(am i kay’ sin)
PREGNANCY CATEGORY D
Bactericidal: Inhibits protein synthesis in susceptible strains of gram-negative bacteria, and the functional integrity of bacterial cell membrane appears to be disrupted, causing cell death.
Short-term treatment of serious infections caused by susceptible strains of Pseudomonas species, Escherichia coli, indole-positive and indole-negative Proteus species, Providencia species, Klebsiella, Enterobacter, and Serratia species, Acinetobacter species
Suspected gram-negative infections before results of susceptibility studies are known (effective in infections caused by gentamicin- or tobramycin-resistant strains of gram-negative organisms)
Initial treatment of staphylococcal infections when penicillin is contraindicated or infection may be caused by mixed organisms
Treatment of serious infections such as bacterial septicemia (including neonatal sepsis); infections of the respiratory tract, bones, joints, CNS, skin and soft tissues; intra-abdominal infections; postoperative infections; recurrent and complicated UTIs
Unlabeled uses: Aerosolized for the treatment of pneumonia or cystic fibrosis; second-line therapy for drug-resistant tuberculosis
Contraindications and Cautions
Contraindicated with allergy to any aminoglycosides, preexisting hearing loss, myasthenia gravis, parkinsonism, infant botulism, lactation.
Use cautiously with elderly patients, any patient with diminished hearing, renal or hepatic disease, dehydration, neuromuscular disorders, pregnancy.
Injection—50 mg/mL, 250 mg/mL
Adults and pediatric patients
15 mg/kg/day IM or IV divided into two to three equal doses at equal intervals, not to exceed 1.5 g/day.

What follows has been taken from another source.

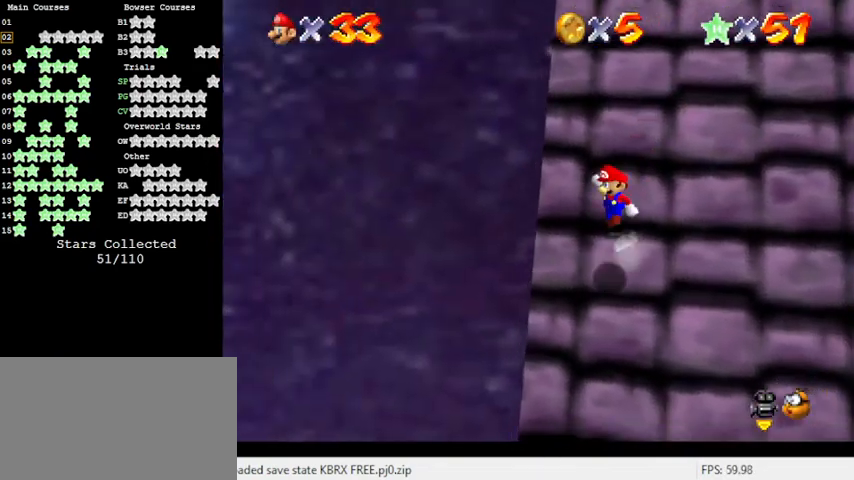
{"keys": ["up"], "events": [[400, "shift", "up"]]}
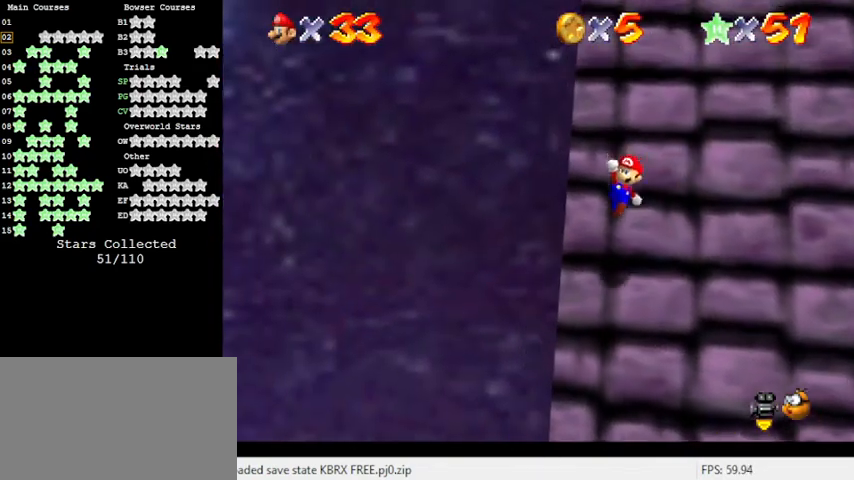
{"keys": ["up"], "events": [[33, "ctrl", "down"], [167, "left", "down"], [267, "ctrl", "up"], [500, "left", "up"]]}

Usual course of treatment is 7–10 days. Uncomplicated infections should respond in 24–48 hr. If no clinical response is seen in 3–5 days, reevaluate therapy.
UTIs: 250 mg bid IM or IV; treatment is usually required for 7–10 days. If treatment is required for longer, carefully monitor serum levels and renal and neurologic function.
Loading dose of 10 mg/kg IM or IV; then 7.5 mg/kg every 12 hr.
Geriatric patients or patients with renal failure
Give normal doses at prolonged intervals or reduced dosage at fixed intervals based on CrCl or serum creatinine levels: CrCl 30–80 mL/min, give 4–12 mg/kg every 24 hr; CrCl 10–30 mL/min, give 4–7.5 mg/kg every 48 hr; CrCl less than 10 mL/min, give 3 mg/kg every 12 hr.